Hernandez Castillo (Cenzontle, 2018, etc.) first came to the United States with his undocumented Mexican parents in 1993. But life in the shadows came at a high price. Immigration and Customs Enforcement raided their home on multiple occasions and eventually deported the author's father back to Mexico. In this emotionally raw memoir, Hernandez Castillo explores his family's traumas through a fractured narrative that mirrors their own fragmentation. Of his own personal experiences, he writes, "when I came undocumented to the U.S., I crossed into a threshold of invisibility." To protect himself against possible identification as an undocumented person, he excelled in school and learned English "better than any white person, any citizen." When he was old enough to work, he created a fake social security card to apply for the jobs that helped him support his fatherless family.
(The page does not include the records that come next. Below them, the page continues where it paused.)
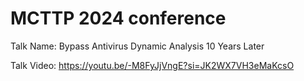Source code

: # MCTTP 2024 conference 

Talk Name: Bypass Antivirus Dynamic Analysis 10 Years Later

Talk Video: https://youtu.be/-M8FyJjVngE?si=JK2WX7VH3eMaKcsO

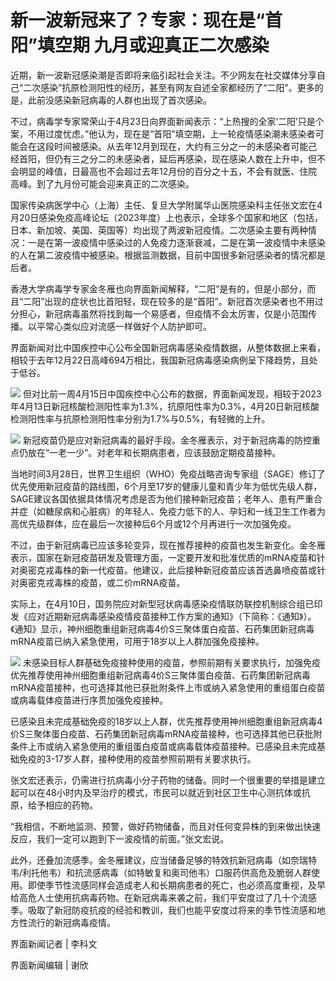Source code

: # 新一波新冠来了？专家：现在是“首阳”填空期 九月或迎真正二次感染

近期，新一波新冠感染潮是否即将来临引起社会关注。不少网友在社交媒体分享自己“二次感染”抗原检测阳性的经历，甚至有网友自述全家都经历了“二阳”。更多的是，此前没感染新冠病毒的人群也出现了首次感染。

不过，病毒学专家常荣山于4月23日向界面新闻表示：“上热搜的全家‘二阳’只是个案，不用过度忧虑。”他认为，现在是“首阳”填空期，上一轮疫情感染潮未感染者可能会在这段时间被感染。从去年12月到现在，大约有三分之一的未感染者可能己经首阳，但仍有三之分二的未感染者，延后再感染，现在感染人数在上升中，但不会明显的峰值，日最高也不会超过去年12月份的百分之十五，不会有就医、住院高峰。到了九月份可能会迎来真正的二次感染。

国家传染病医学中心（上海）主任、复旦大学附属华山医院感染科主任张文宏在4月20日感染免疫高峰论坛（2023年度）上也表示，全球多个国家和地区（包括，日本、新加坡、美国、英国等）均出现了两波新冠疫情。二次感染主要有两种情况：一是在第一波疫情中感染过的人免疫力逐渐衰减，二是在第一波疫情中未感染的人在第二波疫情中被感染。根据监测数据，目前中国很多新冠感染者的情况都是后者。

香港大学病毒学专家金冬雁也向界面新闻解释，“二阳”是有的，但是小部分，而且“二阳”出现的症状也比首阳轻，现在较多的是“首阳”。新冠首次感染者也不用过分担心，新冠病毒虽然将找到每一个易感者，但疫情不会太厉害，仅是小范围传播。以平常心类似应对流感一样做好个人防护即可。

界面新闻对比中国疾控中心公布全国新冠病毒感染疫情数据，从整体数据上来看，相较于去年12月22日高峰694万相比，我国新冠病毒感染病例呈下降趋势，且处于低谷。

![](https://inews.gtimg.com/om_bt/OSWXDkPmRvp-7iZEg-K38TvcKfwUdIpEI8BKj3_maOlqUAA/1000)
但对比前一周4月15日中国疾控中心公布的数据，界面新闻发现，相较于2023年4月13日新冠核酸检测阳性率为1.3%，抗原阳性率为0.3%，4月20日新冠核酸检测阳性率与抗原检测阳性率分别为1.7%与0.5%，有轻微的上升。

![](https://inews.gtimg.com/om_bt/Osv-wpYZav1JvZr3jxgdk93bqndW-rkciqbm5YJaeZqgcAA/1000)
新冠疫苗仍是应对新冠病毒的最好手段。金冬雁表示，对于新冠病毒的防控重点仍放在“一老一少”。对老年和长期病患者，应该鼓励定期疫苗接种。

当地时间3月28日，世界卫生组织（WHO）免疫战略咨询专家组（SAGE）修订了优先使用新冠疫苗的路线图，6个月至17岁的健康儿童和青少年为低优先级人群，SAGE建议各国依据具体情况考虑是否为他们接种新冠疫苗；老年人、患有严重合并症（如糖尿病和心脏病）的年轻人、免疫力低下的人、孕妇和一线卫生工作者为高优先级群体，应在最后一次接种后6个月或12个月再进行一次加强免疫。

不过，由于新冠病毒已应该多轮变异，现在推荐接种的疫苗也发生新变化。金冬雁表示，国家在新冠疫苗研发及管理方面，一定要开发和批准优质的mRNA疫苗和针对奥密克戎毒株的新一代疫苗。他建议，此后接种新冠疫苗应该首选鼻喷疫苗或针对奥密克戎毒株的疫苗，或二价mRNA疫苗。

实际上，在4月10日，国务院应对新型冠状病毒感染疫情联防联控机制综合组已印发《应对近期新冠病毒感染疫情疫苗接种工作方案的通知》（下简称：《通知》）。《通知》显示，神州细胞重组新冠病毒4价S三聚体蛋白疫苗、石药集团新冠病毒mRNA疫苗已纳入紧急使用，可用于18岁以上人群加强免疫接种。

![](https://inews.gtimg.com/om_bt/Op-cvwaE1ld4Hv4K6kCLAHnppXb7JGt9KeZyJewnFyC10AA/1000)
未感染目标人群基础免疫接种使用的疫苗，参照前期有关要求执行，加强免疫优先推荐使用神州细胞重组新冠病毒4价S三聚体蛋白疫苗、石药集团新冠病毒mRNA疫苗接种，也可选择其他已获批附条件上市或纳入紧急使用的重组蛋白疫苗或病毒载体疫苗进行序贯加强免疫接种。

已感染且未完成基础免疫的18岁以上人群，优先推荐使用神州细胞重组新冠病毒4价S三聚体蛋白疫苗、石药集团新冠病毒mRNA疫苗接种，也可选择其他已获批附条件上市或纳入紧急使用的重组蛋白疫苗或病毒载体疫苗接种。已感染且未完成基础免疫的3-17岁人群，接种使用的疫苗参照前期有关要求执行。

张文宏还表示，仍需进行抗病毒小分子药物的储备。同时一个很重要的举措是建立起可以在48小时内及早治疗的模式，市民可以就近到社区卫生中心测抗体或抗原，给予相应的药物。

“我相信，不断地监测、预警，做好药物储备，而且对任何变异株的到来做出快速反应，我们一定可以跑到下一波疫情的前面。”张文宏说。

此外，还叠加流感季。金冬雁建议，应当储备足够的特效抗新冠病毒（如奈瑞特韦/利托他韦）和抗流感病毒（如特敏复和奥司他韦）口服药供高危及脆弱人群使用。即使季节性流感同样会造成老人和长期病患者的死亡，也必须高度重视，及早给高危人士使用抗病毒药物。在新冠病毒来袭之前，我们平安度过了几十个流感季。吸取了新冠防疫抗疫的经验和教训，我们也能平安度过将来的季节性流感和地方性流行的新冠病毒疫情。

界面新闻记者 | 李科文

界面新闻编辑 | 谢欣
After high school, he attended college and married a Mexican American woman. He became an MFA student at the University of Michigan and qualified for the Deferred Action for Childhood Arrivals program, which allowed him to visit his father in Mexico, where he discovered the depth of his cultural disorientation. Battling through ever present anxiety, the author revisited his and his parents' origins and then returned to take on the difficult interview that qualified him for a green card. His footing in the U.S. finally solidified, Hernandez Castillo unsuccessfully attempted to help his father and mother qualify for residency in the U.S. Only after his father was kidnapped by members of a drug cartel was the author able to help his mother, whose life was now in danger, seek asylum in the U.S. Honest and unsparing, this book offers a detailed look at the dehumanizing immigration system that shattered the author's family while offering a glimpse into his own deeply conflicted sense of what it means to live the so-called American dream.
A heartfelt and haunting memoir just right for the current political and social climate.